Criticism For Blocking U.S. Production
Ironically, this breakthrough is happening during the administration of a president who has been steadily criticized for blocking domestic petroleum production. Republicans have attacked him for slowing off-shore drilling in the Gulf of Mexico after the BP spill and for deciding not to open some federal lands in the West to oil and gas development.
But energy experts make it clear that regardless of the criticism, a positive trend is underway that should change the way the county thinks of itself and its relationship with unfriendly, oil-rich nations.
"We have a complete change in the historic view that we are helplessly dependent on energy imports, oil imports going forward," says John Deutch, a Massachusetts Institute of Technology chemistry professor and former CIA chief who advises the Obama administration on energy.
Deutch says the situation is even brighter than it seems, because Canada could supply most of U.S. oil imports in the future.
"I frankly find Canadians as reliable as Californians [in] providing us with energy, so you should not include the Canadians in that import dependence," Deutch says.
Expansion On Private Lands
Oil industry executives agree that the outlook is rosy.
"Past assumptions of oil and gas scarcity that went into business strategic plans, governmental policies and public attitudes are out of date," says James Mulva, chairman and CEO of ConocoPhillips. "The major production trends have certainly been reversed."
The breakthrough comes as oil companies are using hydraulic fracturing, or fracking, to blast open the rock that contains the oil.
According to Mulva, more rigs are drilling for oil in the United States today than have been for 25 years.
But here is where the criticism of President Obama comes in: Mulva stresses that most of these rigs are on private property. They are drilling into places like the Bakken formation, which lies under parts of North Dakota and Montana.
"Had this been government land, we would likely still be awaiting drilling permits or fighting lawsuits from NGOs or outright drilling bans enacted from Congress," Mulva says.
Using Less Fuel
Still, increasing U.S. oil production is only one reason that reliance on foreign oil is waning.
Another is that Americans are using less fuel.

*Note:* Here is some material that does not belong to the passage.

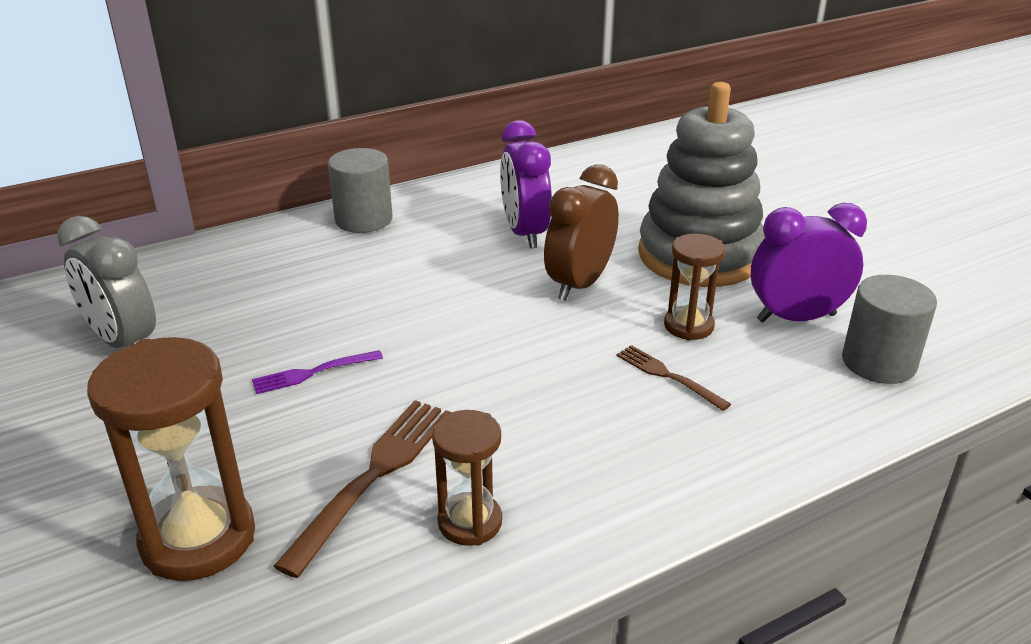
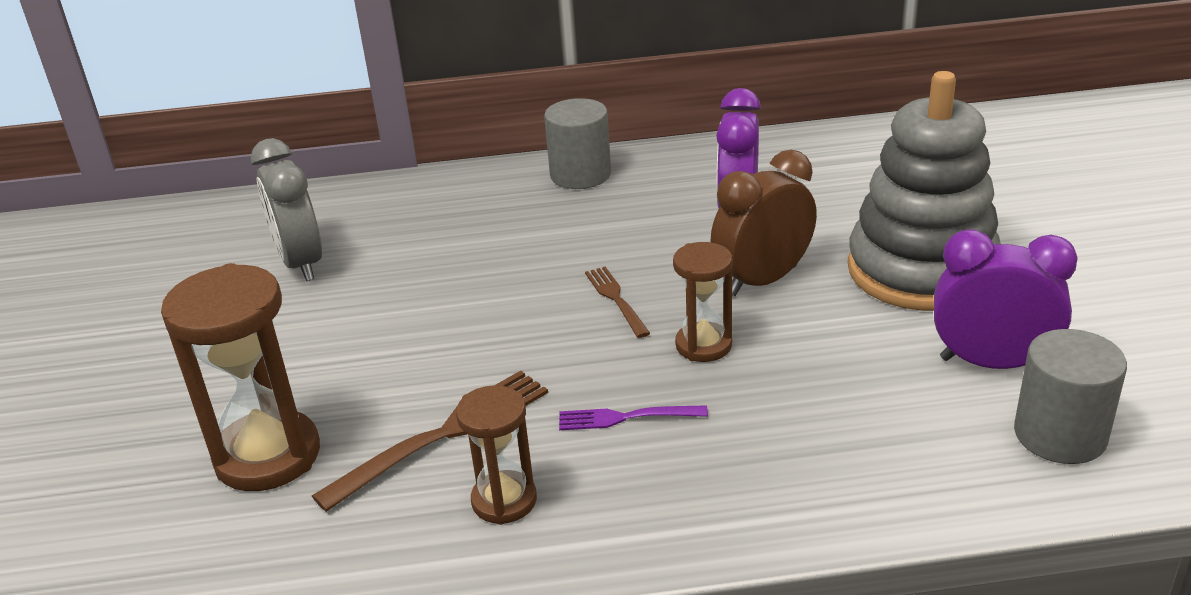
camera: 25 degrees right, 0 degrees up
purple fork [252,350,383,394] -> purple fork moved to [559,405,708,430]
brown fork [616,345,731,411] -> brown fork moved to [585,267,650,338]
brown hourglass [664,234,725,341] -> brown hourglass moved to [673,242,733,362]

The Energy Information Agency says overall U.S. oil consumption has declined since 2005. The agency predicts it will grow only very slowly over the next two decades, because of policies that boost the fuel efficiency of cars and increase the use of renewable fuels like ethanol.
President Obama deserves credit for those policies. So does his predecessor, President Bush.
The EIA's Gruenspecht says America's dependency on foreign oil will ease even more than the agency's forecasts suggest if Obama goes forward with his proposal to further tighten fuel economy in cars for model years 2017 to 2025.